Para substituição de “Zé Carlos”, foi então nomeado José Filipe como Chefe do Cerimonial do Presidente da República e reconfirmado em Fevereiro de 1993.

 O “homem dos recados” e das missões domesticas

Dos que rodeiam o Presidente JES, José Filipe é a figura que não se intromete nos assuntos políticos mas acaba por ter o papel de o “homem dos recados” ou o dos “bilhetinhos”.

Reza a história que quando a Primeira Dama,  Ana Paula dos Santos,  manifestou desejo de dar continuidade aos seus estudos (ensino médio), terá sido José Filipe a entidade do palácio a mandar um “bilhete” ao Instituto Nacional de Educacao (INE), para que considerasse a admissão da mesma.

Tem também uma excelente relação com os familiares de JES, na qual as vezes intercede em favor. Há poucos anos atrás um filho do PR, Joess Gourgel dos Santos, acabado de chegar da Inglaterra onde estudou arquitetura, queria  lançar-se  no mundo empresarial  prestando trabalhos a alguns governos provinciais, no ramo da fiscalização de obras. Porém, seria José Filipe a interceder junto a alguns governadores provinciais para a agilização dos interesses do jovem.

Há momentos que JES, a titulo pessoal, procede com ajudas a algumas figuras da sua consideração que o solicitam e é através dos canais de  José Filipe que toma conhecimento se as ajudas chegaram em conformidade ou não.  Há uns anos atrás, JES foi a uma festa, e encontrou-se com uma antiga conhecida, Alcina Maria da Conceição, a quem garantiu apoio. Foi através de José Filipe que soube mais tarde  que o apoio dado chegou “distorcido”  nas mãos da senhora.

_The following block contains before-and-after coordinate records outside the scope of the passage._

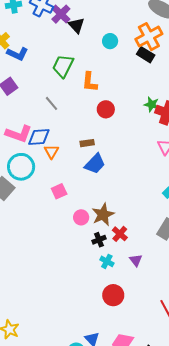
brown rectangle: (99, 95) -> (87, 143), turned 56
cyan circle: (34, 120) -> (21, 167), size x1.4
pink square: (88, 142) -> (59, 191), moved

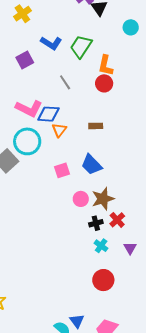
blue L-shape: (17, 54) -> (51, 43), moved
red circle: (106, 109) -> (104, 83), moved
blue trapezoid: (95, 164) -> (92, 165), moved, turned 85

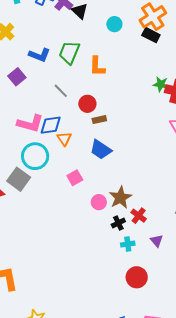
red circle: (104, 83) -> (87, 104), moved
brown rectangle: (96, 126) -> (99, 120), moved
blue trapezoid: (92, 165) -> (101, 150), moved
cyan cross: (101, 246) -> (128, 244), turned -32

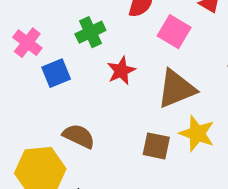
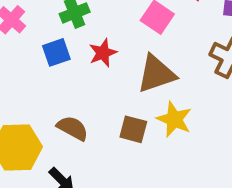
blue square: (56, 73) -> (56, 52), moved
brown semicircle: (79, 136) -> (73, 128), moved

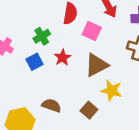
brown square: (133, 129) -> (89, 110), moved, turned 35

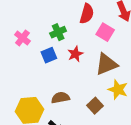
brown semicircle: (52, 105) -> (60, 98), turned -36

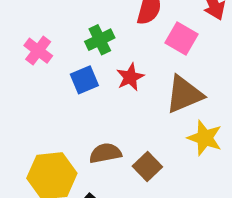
brown square: (95, 106) -> (147, 167), moved

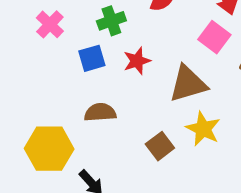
pink square: (181, 39) -> (214, 37), moved
brown semicircle: (105, 153) -> (100, 112), moved
brown square: (147, 167) -> (160, 146), moved

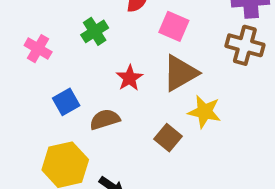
pink square: (214, 37) -> (174, 26), moved
blue square: (92, 58) -> (66, 102), moved
red star: (137, 61) -> (130, 78), moved

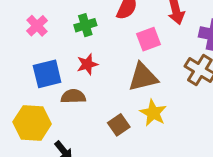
pink square: (174, 26) -> (149, 39), turned 30
red star: (130, 78) -> (87, 64), moved
blue square: (66, 102) -> (47, 74), size x1.4

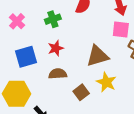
pink square: (149, 39) -> (121, 30), moved, turned 30
brown semicircle: (73, 96) -> (58, 74), moved

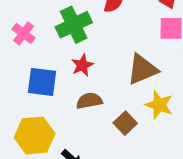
green cross: (53, 19) -> (74, 25), size x1.5
blue square: (26, 57) -> (42, 82), turned 30

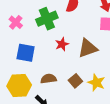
red star: (82, 65) -> (62, 44), moved
brown semicircle: (89, 101) -> (49, 79), moved
yellow star: (159, 105) -> (96, 83), moved

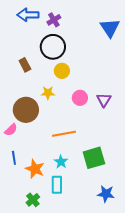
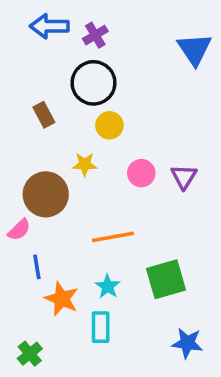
blue line: (14, 158) -> (37, 267), moved
green cross: (33, 200) -> (30, 354), moved

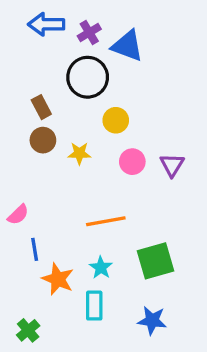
blue triangle: (194, 49) -> (127, 46), moved, turned -36
yellow circle: (109, 125) -> (116, 120), moved
brown circle: (46, 194) -> (43, 140), moved, size x0.6
blue star: (187, 343) -> (152, 320), moved

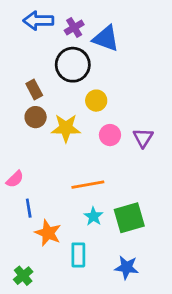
yellow star: (79, 153) -> (66, 128), size x1.5
cyan star: (101, 268) -> (93, 216), moved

Em Fevereiro desde ano, José Filipe seria também o “pombo-correio” que JES despachara para abordar o ex-chefe do Serviço de Inteligência e Segurança de Estado (SINSE), Sebastião Martins, que acabava de chegar dos Estados Unidos na sequência de uma convocatória, respeitante ao desfecho do caso Alves Kamulingue e Isaías Cassule, os dois activitas assassinados pelas forças de segurança do regime.

Saídas presidências

O papel que desempenha de ser a “sombra” de JES, é igualmente verificado nas deslocações ao estrangeiro. Em Agosto de 2010, JES foi a Brazzaville para assistir as festividades dos 50 anos de independência daquele país, e José Filipe, para além de fazer parte da viagem teve direito de se sentar, ao lado do PR,  na tribuna  onde estavam outros  Chefes de Estado.

Em Abril deste ano, ele e um oficial general da PR, José João “Maua”, foram os dois altos funcionários da PR que acompanharam JES no vôo presidencial com destino ao Brasil e Cuba.

Encargos laborais  e o futuro incerto

José Filipe acaba de ser uma figura de futuro incerto. Há uns anos atrás, teve de recuar da tentativa de fazer o curso superior de história pela Universidade Aberta de Lisboa (regime de correspondência) e depois o curso de direito pela Universidade Agostinho Neto.  A desistência foi  sempre associada aos encargos laborais.

Em 2006, chegou a ser citado como a figura que iria substituir Vitor Lima como embaixador em Tóquio.  José Filipe é embaixador de carreira. Literalmente, os quadros do cerimonial da Presidência da República ostentam a categoria diplomática. Apenas o director e o seu adjunto (Pedro António Saraiva) tem a categoria de embaixadores. Os restantes vão de terceiros  secretários a ministros conselheiros.